• **Task statement**: The expected output is the first line of the data below and every line after it, up to and including the line containing "left front paw: (568, 398)", each reproduced exactly.

• **Excerpted records**:
○ ○ ○ ○ ○ ○ ○
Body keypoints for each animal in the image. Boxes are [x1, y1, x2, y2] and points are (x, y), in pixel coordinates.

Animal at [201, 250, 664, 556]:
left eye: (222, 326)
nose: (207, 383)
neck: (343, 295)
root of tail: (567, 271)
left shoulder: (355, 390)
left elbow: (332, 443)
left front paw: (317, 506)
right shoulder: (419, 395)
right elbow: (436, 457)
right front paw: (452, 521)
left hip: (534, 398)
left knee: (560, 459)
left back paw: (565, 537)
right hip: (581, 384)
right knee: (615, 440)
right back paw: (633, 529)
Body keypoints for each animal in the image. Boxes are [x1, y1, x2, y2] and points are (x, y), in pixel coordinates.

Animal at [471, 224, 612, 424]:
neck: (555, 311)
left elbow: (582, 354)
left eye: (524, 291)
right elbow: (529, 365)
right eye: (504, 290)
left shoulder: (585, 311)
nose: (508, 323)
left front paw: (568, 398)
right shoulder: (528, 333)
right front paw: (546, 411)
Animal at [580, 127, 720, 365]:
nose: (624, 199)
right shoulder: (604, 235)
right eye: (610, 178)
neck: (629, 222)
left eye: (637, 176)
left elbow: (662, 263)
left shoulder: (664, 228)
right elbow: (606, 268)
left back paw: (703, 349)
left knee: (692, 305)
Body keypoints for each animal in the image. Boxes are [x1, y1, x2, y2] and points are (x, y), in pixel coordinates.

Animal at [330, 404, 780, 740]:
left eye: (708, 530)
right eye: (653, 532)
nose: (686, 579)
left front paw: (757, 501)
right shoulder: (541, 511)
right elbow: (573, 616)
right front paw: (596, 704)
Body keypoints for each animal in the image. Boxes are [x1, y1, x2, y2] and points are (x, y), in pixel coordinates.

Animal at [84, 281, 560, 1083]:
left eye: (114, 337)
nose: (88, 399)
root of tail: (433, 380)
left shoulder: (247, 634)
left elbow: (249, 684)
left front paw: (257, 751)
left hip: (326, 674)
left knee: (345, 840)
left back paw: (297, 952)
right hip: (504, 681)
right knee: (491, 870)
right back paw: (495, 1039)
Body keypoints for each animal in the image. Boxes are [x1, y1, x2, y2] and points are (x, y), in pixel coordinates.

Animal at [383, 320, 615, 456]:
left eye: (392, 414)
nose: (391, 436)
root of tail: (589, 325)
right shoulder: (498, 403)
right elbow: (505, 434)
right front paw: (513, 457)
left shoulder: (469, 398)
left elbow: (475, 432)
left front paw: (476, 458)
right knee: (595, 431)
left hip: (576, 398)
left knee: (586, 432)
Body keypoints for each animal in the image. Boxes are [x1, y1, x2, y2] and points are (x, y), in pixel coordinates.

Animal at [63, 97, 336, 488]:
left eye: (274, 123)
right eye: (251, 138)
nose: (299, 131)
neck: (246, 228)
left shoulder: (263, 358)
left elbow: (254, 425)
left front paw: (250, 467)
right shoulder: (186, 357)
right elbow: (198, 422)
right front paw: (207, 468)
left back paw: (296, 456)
○ ○ ○ ○ ○ ○ ○
• **Response area**:
Body keypoints for each animal in the image. Boxes are [x1, y1, x2, y2] and points are (x, y), in pixel coordinates.

Animal at [201, 250, 664, 556]:
left eye: (222, 326)
nose: (207, 383)
neck: (343, 295)
root of tail: (567, 271)
left shoulder: (355, 390)
left elbow: (332, 443)
left front paw: (317, 506)
right shoulder: (419, 395)
right elbow: (436, 457)
right front paw: (452, 521)
left hip: (534, 398)
left knee: (560, 459)
left back paw: (565, 537)
right hip: (581, 384)
right knee: (615, 440)
right back paw: (633, 529)
Body keypoints for each animal in the image. Boxes are [x1, y1, x2, y2] and points are (x, y), in pixel coordinates.

Animal at [471, 224, 612, 424]:
neck: (555, 311)
left elbow: (582, 354)
left eye: (524, 291)
right elbow: (529, 365)
right eye: (504, 290)
left shoulder: (585, 311)
nose: (508, 323)
left front paw: (568, 398)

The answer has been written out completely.